> **SOURCE PASSAGE**
Wednesday, March 31, 2010

More than kangaroos on Swan Island

from w
This is not an April Fool joke but these activists could have gotten into more trouble with their protest. Lots of us do not like the building up of arms, the use of arms to solve problems but these four were very game. These days, protesters are few and far between, not like the olden days! I read also that they do have some Baptist connections but they call themselves as affiliated with the principles of Bonhoeffer who was extremely brave during World War 2. The journalist called them the 'God Squad' but that is a different group. The reference to kangaroos in my title is of course about the hundreds of kangaroos on the golf course on Swan Island.
from Geelong Advertiser today:
God squad takes on special forces at Swan Island
Kerri-Ann Hobbs
April 1st, 2010
PROTESTERS put their babies on the road in front of a top-secret base at Queenscliff yesterday as four people were charged with trespassing at the Army facility. The four Christian protesters snuck on to the SAS training centre on Swan Island, while others drew chalk outlines around themselves and their infants on the tarmac outside the base. The group that infiltrated the island, the Bonhoeffer Peace Collective, claimed it disrupted the island's switchboard and turned off a communication satellite dish to protest against the war in Afghanistan.

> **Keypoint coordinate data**
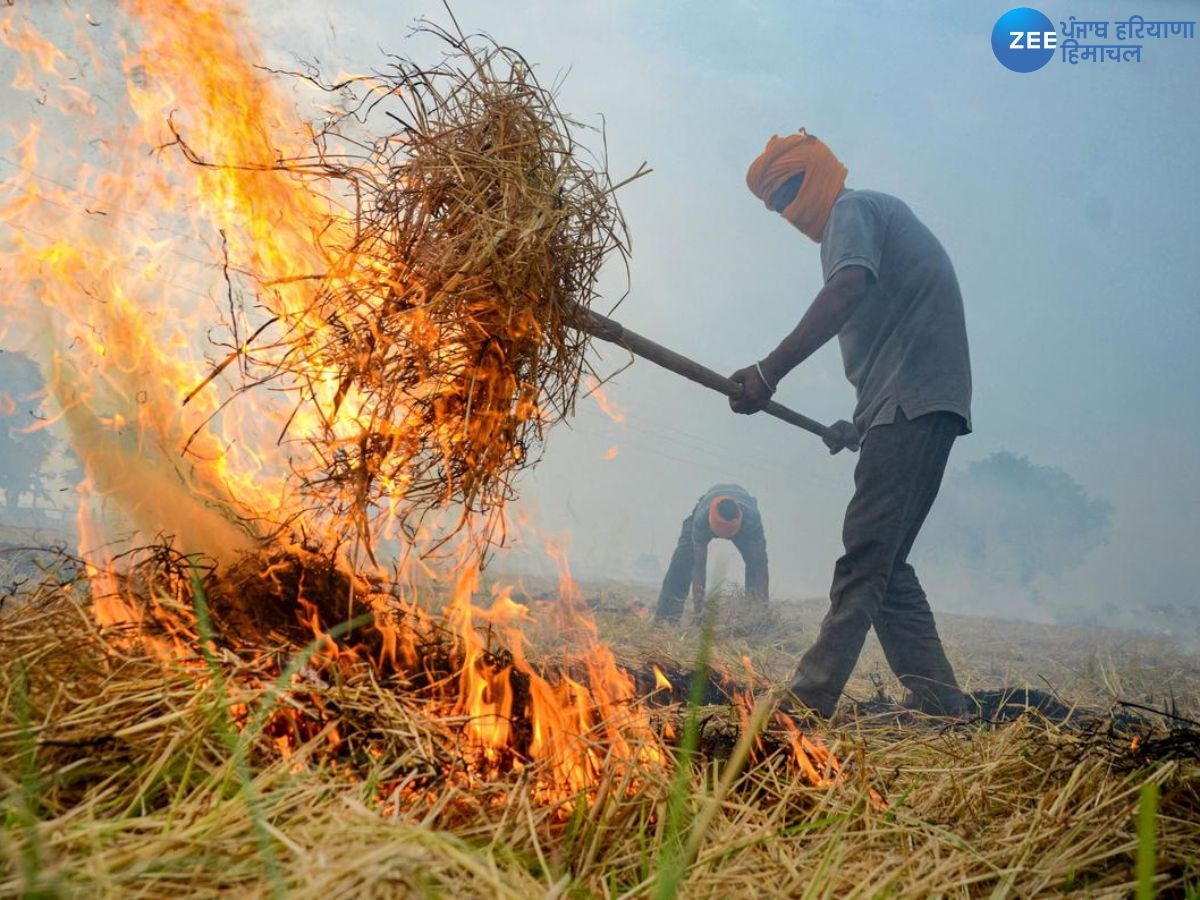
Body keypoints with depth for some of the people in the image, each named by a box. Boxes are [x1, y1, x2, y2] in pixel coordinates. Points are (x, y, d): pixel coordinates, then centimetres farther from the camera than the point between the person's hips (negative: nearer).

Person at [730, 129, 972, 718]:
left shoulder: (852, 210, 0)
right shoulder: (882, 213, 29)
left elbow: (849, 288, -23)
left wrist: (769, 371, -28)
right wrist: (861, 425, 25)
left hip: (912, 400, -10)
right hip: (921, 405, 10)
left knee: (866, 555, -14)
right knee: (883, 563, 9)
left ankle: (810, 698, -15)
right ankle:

> **WORK INSTRUCTIONS**
Repeat the Swan Island post above word for word, from "Wednesday, March 31, 2010" to "on Swan Island.".

> **ANSWER TO THIS PROBLEM**
Wednesday, March 31, 2010

More than kangaroos on Swan Island

from w
This is not an April Fool joke but these activists could have gotten into more trouble with their protest. Lots of us do not like the building up of arms, the use of arms to solve problems but these four were very game. These days, protesters are few and far between, not like the olden days! I read also that they do have some Baptist connections but they call themselves as affiliated with the principles of Bonhoeffer who was extremely brave during World War 2. The journalist called them the 'God Squad' but that is a different group. The reference to kangaroos in my title is of course about the hundreds of kangaroos on the golf course on Swan Island.